Requirement:
Every line of the records below that has the word "type" should be copied.

Entries provided:
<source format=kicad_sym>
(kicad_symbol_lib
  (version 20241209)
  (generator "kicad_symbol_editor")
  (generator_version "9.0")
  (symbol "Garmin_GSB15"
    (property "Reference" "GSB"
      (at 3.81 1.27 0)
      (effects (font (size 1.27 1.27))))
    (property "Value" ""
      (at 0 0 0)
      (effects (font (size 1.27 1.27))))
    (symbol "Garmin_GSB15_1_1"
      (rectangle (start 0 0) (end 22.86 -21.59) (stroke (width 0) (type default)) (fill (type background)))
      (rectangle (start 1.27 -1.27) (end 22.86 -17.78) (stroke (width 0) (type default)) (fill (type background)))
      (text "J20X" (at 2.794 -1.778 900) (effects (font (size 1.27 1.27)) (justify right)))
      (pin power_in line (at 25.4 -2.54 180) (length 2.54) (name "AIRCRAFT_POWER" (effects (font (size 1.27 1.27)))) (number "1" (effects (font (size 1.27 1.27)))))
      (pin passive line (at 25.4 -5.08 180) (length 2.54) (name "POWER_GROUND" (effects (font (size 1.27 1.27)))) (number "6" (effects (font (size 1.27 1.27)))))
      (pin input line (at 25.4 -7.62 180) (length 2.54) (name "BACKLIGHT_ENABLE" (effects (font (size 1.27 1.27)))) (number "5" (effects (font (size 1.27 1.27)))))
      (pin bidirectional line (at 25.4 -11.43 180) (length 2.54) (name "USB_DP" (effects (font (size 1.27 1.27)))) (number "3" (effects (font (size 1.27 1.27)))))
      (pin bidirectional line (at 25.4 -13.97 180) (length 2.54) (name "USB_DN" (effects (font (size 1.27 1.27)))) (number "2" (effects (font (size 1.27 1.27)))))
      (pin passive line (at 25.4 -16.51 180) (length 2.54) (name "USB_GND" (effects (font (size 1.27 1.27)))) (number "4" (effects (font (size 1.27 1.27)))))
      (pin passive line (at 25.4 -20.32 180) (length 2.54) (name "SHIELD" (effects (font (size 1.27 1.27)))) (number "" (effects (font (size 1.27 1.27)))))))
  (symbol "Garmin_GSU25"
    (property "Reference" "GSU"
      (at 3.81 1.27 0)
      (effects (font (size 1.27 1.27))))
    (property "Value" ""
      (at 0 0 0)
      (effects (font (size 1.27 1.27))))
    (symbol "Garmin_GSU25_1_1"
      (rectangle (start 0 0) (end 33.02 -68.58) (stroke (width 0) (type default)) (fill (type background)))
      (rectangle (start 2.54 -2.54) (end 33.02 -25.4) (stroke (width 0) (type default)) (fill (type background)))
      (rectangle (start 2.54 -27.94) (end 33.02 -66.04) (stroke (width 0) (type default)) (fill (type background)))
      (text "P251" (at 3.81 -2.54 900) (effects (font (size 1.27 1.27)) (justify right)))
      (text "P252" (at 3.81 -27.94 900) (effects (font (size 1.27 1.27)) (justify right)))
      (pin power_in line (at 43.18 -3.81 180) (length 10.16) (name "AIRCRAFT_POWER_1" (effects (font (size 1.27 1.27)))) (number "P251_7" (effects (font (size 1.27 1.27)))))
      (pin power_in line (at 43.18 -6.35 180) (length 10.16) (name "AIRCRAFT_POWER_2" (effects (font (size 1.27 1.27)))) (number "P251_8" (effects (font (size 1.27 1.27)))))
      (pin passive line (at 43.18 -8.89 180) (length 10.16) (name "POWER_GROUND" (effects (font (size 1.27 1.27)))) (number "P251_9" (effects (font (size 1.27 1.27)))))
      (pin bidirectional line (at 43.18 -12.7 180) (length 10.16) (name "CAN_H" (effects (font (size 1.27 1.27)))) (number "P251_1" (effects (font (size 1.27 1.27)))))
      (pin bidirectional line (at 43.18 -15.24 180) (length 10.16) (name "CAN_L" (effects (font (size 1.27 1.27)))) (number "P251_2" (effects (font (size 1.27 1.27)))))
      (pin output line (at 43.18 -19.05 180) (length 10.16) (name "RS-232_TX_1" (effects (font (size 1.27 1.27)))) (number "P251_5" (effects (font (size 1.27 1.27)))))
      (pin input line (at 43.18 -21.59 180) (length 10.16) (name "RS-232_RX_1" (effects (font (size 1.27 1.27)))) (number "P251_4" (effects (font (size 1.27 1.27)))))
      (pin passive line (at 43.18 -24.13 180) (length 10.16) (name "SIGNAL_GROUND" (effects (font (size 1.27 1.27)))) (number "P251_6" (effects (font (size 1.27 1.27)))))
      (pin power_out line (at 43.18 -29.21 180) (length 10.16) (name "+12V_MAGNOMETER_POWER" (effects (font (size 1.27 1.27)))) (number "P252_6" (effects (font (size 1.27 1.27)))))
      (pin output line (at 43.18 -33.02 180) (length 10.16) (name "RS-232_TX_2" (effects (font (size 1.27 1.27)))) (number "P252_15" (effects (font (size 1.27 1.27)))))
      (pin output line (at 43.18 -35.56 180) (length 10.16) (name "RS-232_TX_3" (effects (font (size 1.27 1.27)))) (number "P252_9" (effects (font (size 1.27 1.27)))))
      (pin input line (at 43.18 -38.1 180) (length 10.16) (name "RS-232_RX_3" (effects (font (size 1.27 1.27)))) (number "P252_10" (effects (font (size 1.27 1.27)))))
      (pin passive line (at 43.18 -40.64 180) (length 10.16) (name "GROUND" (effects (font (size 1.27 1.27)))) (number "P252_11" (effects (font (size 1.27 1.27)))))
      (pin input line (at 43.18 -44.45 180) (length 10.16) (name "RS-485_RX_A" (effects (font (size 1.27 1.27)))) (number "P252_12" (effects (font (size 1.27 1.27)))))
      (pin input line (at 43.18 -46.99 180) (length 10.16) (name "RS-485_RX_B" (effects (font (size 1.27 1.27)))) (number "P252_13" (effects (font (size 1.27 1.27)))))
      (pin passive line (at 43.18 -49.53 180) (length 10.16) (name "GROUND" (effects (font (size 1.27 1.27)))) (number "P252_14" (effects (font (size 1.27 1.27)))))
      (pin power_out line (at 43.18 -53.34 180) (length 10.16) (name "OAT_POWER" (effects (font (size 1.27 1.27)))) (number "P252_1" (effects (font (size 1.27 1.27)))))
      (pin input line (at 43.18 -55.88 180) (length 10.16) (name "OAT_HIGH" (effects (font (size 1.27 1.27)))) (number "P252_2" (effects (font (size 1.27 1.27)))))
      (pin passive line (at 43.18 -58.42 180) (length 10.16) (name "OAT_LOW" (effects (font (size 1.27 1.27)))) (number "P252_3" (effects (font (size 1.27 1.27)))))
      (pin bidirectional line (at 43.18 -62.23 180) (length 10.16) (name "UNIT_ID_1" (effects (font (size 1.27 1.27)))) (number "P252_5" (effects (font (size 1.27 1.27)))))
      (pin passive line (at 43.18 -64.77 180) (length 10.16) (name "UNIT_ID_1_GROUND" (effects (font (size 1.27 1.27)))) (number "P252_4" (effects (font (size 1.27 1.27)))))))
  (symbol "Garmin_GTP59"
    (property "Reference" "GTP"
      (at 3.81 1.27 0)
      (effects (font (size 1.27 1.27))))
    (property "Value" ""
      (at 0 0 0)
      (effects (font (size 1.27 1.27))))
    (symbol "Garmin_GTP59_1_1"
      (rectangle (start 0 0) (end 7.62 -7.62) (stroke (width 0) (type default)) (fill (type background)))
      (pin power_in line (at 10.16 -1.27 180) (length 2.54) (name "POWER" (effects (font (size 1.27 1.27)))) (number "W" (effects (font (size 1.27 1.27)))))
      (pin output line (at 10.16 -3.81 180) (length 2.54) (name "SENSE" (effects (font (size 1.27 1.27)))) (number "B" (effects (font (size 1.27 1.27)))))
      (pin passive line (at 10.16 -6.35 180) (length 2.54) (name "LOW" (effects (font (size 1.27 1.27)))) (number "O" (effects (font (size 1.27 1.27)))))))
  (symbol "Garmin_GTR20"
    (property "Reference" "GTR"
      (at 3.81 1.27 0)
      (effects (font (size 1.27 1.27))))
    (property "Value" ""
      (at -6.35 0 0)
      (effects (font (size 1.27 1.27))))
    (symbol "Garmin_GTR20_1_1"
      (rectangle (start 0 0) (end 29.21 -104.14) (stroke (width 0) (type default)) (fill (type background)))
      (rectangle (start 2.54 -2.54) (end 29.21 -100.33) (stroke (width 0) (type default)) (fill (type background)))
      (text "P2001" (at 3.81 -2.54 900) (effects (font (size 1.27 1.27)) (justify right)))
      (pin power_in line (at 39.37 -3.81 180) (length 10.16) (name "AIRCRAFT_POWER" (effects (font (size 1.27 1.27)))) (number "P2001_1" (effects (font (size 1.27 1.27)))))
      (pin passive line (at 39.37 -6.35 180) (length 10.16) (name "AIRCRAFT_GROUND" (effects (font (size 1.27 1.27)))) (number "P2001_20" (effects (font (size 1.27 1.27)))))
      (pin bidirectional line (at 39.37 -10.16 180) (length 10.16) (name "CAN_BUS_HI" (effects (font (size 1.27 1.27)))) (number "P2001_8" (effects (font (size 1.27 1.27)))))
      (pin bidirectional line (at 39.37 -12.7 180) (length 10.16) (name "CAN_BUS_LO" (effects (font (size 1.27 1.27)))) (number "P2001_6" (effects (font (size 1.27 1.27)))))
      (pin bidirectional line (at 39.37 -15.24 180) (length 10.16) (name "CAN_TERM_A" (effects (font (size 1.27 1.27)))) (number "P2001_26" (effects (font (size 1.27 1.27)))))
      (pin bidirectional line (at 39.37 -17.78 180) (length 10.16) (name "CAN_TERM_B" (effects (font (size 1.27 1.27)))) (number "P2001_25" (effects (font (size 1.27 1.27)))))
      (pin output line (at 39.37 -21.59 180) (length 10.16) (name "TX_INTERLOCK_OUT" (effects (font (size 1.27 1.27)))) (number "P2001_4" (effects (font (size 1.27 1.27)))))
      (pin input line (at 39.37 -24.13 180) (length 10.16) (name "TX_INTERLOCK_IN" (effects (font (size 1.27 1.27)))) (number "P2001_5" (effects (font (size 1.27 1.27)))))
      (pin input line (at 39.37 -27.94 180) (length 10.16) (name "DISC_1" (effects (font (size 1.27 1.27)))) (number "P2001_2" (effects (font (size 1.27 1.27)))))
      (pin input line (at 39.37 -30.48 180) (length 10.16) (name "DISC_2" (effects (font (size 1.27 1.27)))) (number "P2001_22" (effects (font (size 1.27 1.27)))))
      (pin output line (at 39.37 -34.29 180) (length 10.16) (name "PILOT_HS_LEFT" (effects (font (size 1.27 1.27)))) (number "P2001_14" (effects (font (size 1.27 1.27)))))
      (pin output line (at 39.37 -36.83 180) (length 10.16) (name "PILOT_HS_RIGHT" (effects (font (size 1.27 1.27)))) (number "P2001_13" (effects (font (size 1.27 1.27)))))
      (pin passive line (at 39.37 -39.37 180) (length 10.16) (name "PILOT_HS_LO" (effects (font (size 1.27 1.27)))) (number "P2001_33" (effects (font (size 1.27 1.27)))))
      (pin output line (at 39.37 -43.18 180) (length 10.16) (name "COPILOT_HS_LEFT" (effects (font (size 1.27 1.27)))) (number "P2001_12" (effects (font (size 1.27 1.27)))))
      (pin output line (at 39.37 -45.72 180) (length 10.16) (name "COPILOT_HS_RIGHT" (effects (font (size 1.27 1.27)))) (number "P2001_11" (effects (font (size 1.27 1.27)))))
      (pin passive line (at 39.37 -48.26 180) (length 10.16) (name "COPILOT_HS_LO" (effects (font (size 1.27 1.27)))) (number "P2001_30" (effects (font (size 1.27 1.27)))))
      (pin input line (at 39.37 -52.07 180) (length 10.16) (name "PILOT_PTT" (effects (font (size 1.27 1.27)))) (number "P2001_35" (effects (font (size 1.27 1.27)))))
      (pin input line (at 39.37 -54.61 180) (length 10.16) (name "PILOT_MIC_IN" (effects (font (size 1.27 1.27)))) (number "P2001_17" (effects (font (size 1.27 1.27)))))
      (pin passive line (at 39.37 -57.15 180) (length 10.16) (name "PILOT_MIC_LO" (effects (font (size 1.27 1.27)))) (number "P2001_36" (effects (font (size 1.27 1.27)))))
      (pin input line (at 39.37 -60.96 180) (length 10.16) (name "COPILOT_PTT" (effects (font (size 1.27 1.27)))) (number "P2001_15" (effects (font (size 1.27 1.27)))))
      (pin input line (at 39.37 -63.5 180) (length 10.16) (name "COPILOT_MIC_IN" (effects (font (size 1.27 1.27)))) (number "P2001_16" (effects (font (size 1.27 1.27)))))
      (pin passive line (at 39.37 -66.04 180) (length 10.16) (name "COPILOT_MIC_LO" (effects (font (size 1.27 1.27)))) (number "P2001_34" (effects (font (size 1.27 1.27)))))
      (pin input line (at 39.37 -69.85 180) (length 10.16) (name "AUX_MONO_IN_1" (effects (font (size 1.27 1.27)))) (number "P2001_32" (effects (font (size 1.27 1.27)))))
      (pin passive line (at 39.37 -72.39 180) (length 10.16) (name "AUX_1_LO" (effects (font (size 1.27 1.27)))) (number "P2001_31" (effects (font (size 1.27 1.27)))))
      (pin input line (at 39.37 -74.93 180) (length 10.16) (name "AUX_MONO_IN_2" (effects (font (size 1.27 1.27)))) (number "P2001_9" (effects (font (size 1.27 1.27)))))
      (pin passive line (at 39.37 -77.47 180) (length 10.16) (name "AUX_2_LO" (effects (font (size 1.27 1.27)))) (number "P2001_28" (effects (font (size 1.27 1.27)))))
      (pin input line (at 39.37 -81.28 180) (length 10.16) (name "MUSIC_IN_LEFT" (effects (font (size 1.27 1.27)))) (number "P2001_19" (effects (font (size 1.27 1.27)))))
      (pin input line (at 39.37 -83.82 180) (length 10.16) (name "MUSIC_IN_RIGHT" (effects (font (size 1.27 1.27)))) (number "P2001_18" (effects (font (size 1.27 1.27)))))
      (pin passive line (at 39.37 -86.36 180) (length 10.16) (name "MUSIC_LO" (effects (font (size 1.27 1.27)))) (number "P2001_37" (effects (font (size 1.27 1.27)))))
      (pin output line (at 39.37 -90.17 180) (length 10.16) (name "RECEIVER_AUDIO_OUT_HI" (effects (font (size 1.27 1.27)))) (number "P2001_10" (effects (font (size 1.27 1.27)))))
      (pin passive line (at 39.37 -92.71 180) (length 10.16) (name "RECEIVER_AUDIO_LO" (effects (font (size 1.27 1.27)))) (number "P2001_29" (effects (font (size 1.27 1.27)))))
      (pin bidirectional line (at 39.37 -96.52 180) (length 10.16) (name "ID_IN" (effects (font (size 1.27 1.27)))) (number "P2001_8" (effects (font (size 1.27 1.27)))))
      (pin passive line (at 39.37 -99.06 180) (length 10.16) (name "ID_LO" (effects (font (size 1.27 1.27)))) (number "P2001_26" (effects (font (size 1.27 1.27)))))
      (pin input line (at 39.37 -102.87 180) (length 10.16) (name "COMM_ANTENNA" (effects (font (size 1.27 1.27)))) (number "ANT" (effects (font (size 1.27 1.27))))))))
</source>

Exercise response:
      (rectangle (start 0 0) (end 22.86 -21.59) (stroke (width 0) (type default)) (fill (type background)))
      (rectangle (start 1.27 -1.27) (end 22.86 -17.78) (stroke (width 0) (type default)) (fill (type background)))
      (rectangle (start 0 0) (end 33.02 -68.58) (stroke (width 0) (type default)) (fill (type background)))
      (rectangle (start 2.54 -2.54) (end 33.02 -25.4) (stroke (width 0) (type default)) (fill (type background)))
      (rectangle (start 2.54 -27.94) (end 33.02 -66.04) (stroke (width 0) (type default)) (fill (type background)))
      (rectangle (start 0 0) (end 7.62 -7.62) (stroke (width 0) (type default)) (fill (type background)))
      (rectangle (start 0 0) (end 29.21 -104.14) (stroke (width 0) (type default)) (fill (type background)))
      (rectangle (start 2.54 -2.54) (end 29.21 -100.33) (stroke (width 0) (type default)) (fill (type background)))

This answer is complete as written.